Acontece uma
farra na escolha dos suplentes dos senadores brasileiros. É comum encontrar
familiares favorecidos por uma legislação que não proibe a prática. Tudo ocorre
de forma legal, mas imoral e sem o conhecimento do eleitor
Todo jogo
justo tem como princípio regras conhecidas por todos os participantes. Caso
contrário, o resultado do jogo pode ser imoral. É exatamente o que ocorre nas
eleições dos senadores brasileiros. Diferentemente de todos os cargos eletivos,
os senadores são eleitos juntamente com dois suplentes que não aparecem nas
campanhas eleitorais ou nas urnas. Devidamente escondidos, eles abrem margem
para todo o tipo de artimanha. As mais postas em prática pelos senadores são a
indicação de familiares e dos financiadores das campanhas. Quando se trata de
um familiar, a situação fica mais escancarada. Os financiadores são mais
difíceis de serem apontados. O debate sobre o tema foi reaberto pelo senador
Chico Rodrigues (DEM-RR), flagrado com dinheiro na cueca pela Polícia Federal. O Supremo Tribunal
Federal (STF) determinou o afastamento do senador por 90 dias e ele corria o
risco de ter seu mandato cassado, possibilitando uma nova eleição para a sua
vaga. No entanto, o senador foi perspicaz e pediu afastamento de 121 dias, o
suficiente para que o seu filho e primeiro suplente, Pedro Arthur, assumisse o
posto no Senado, mantendo na família todas as benesses do cargo. Pesa contra
Pedro Arthur acusações de participar do esquema de corrupção no qual o pai é investigado.

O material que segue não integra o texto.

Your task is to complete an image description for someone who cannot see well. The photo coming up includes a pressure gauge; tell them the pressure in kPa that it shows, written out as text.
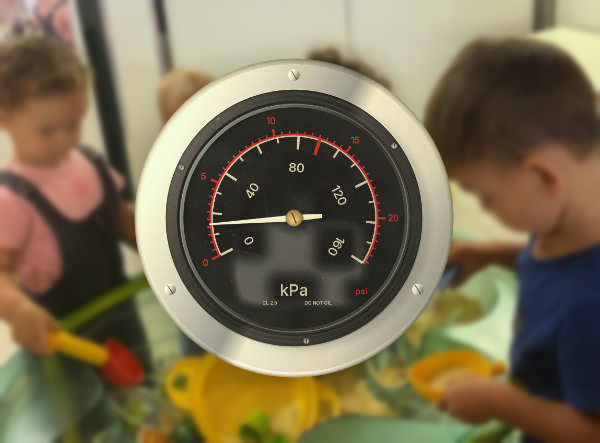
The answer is 15 kPa
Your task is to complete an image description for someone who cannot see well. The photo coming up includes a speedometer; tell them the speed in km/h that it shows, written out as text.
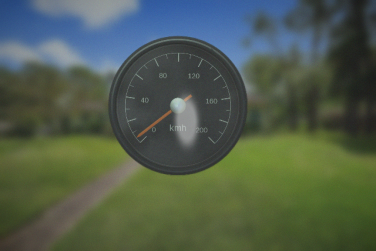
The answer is 5 km/h
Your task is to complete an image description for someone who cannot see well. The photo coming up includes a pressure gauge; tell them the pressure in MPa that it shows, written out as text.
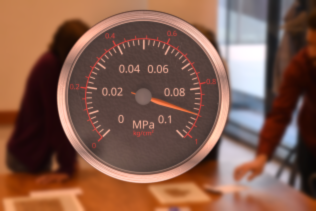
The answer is 0.09 MPa
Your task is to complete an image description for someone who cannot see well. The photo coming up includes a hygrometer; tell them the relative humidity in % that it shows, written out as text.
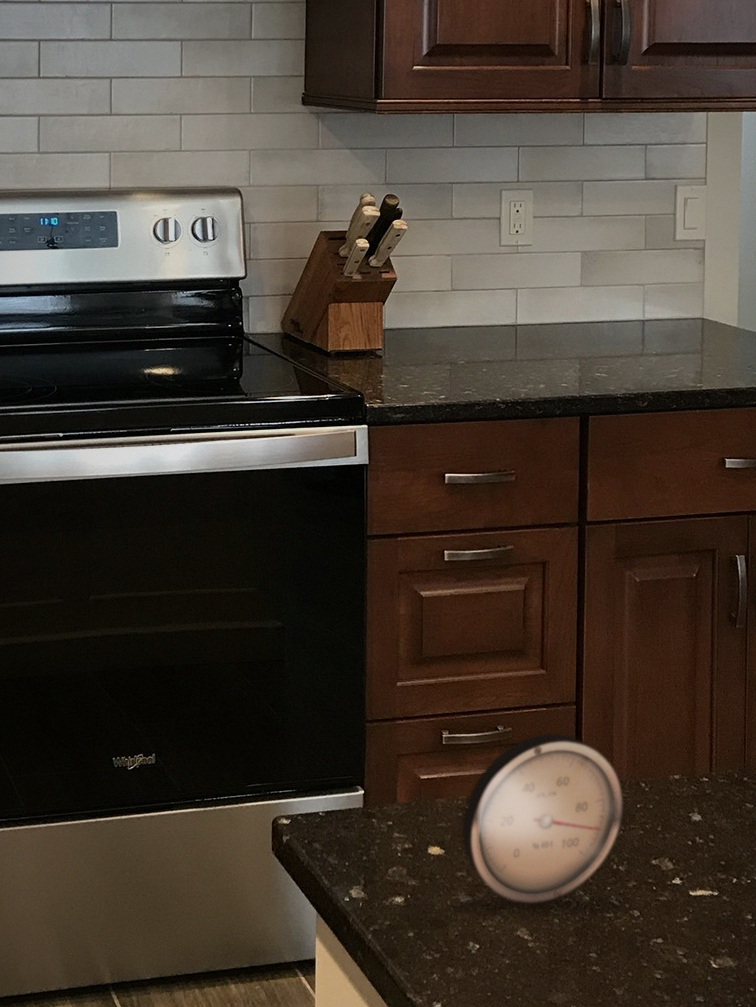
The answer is 90 %
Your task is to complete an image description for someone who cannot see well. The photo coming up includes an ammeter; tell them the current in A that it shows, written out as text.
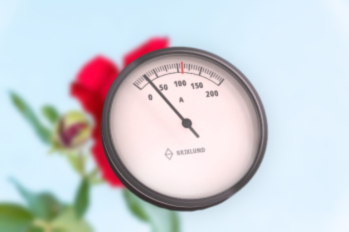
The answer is 25 A
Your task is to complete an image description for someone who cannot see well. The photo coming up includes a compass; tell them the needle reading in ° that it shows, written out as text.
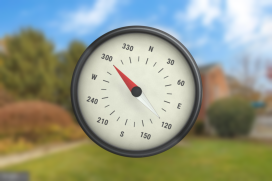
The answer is 300 °
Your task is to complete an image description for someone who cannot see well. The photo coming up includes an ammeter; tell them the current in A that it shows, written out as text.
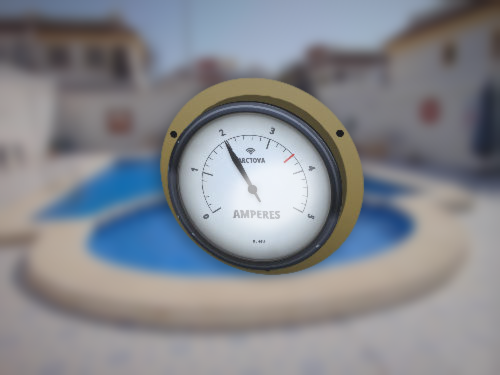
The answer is 2 A
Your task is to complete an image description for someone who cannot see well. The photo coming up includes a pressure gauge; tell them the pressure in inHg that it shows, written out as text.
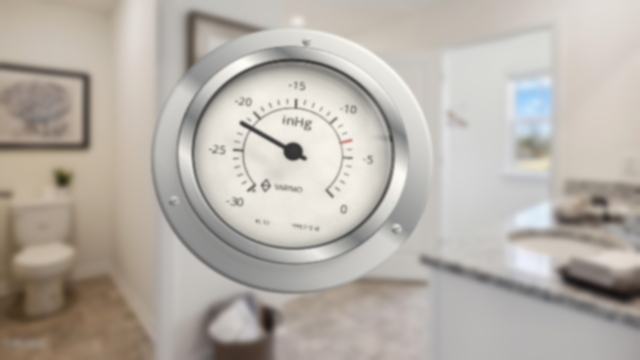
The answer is -22 inHg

O senador Flávio Arns
(Podemos-PR) entende que o caso desmoraliza o Senado: “A sociedade, com toda
razão, repudia este escárnio na política”.
A prática,
contudo, é mais comum do que se imagina. Nada menos do que o presidente do
Senado, Davi Alcolumbre (DEM-AP), é outro mau exemplo, que indicou como
suplente o seu irmão José Samuel Alcolumbre para a primeira suplência. Sandra
Braga, mulher do senador Eduardo Braga (MDB-AM), foi agraciada com a suplência
do marido. Ela, inclusive, já assumiu a vaga no período em que o senador foi
ministro de Minas e Energia, entre 2015 e 2016. A mãe do senador Ciro Nogueira
(PP-PI), Eliane Nogueira, é outra na lista de nepotismo no Senado.
No Senado, há
uma Proposta de Emenda Constitucional (PEC) parada na Câmara que trata do tema.
De autoria do ex-senador Sibá Machado (PT-AC), a PEC 287/13 diminui a suplência
de duas para uma e proíbe cônjuges, parentes consanguíneos em até segundo grau.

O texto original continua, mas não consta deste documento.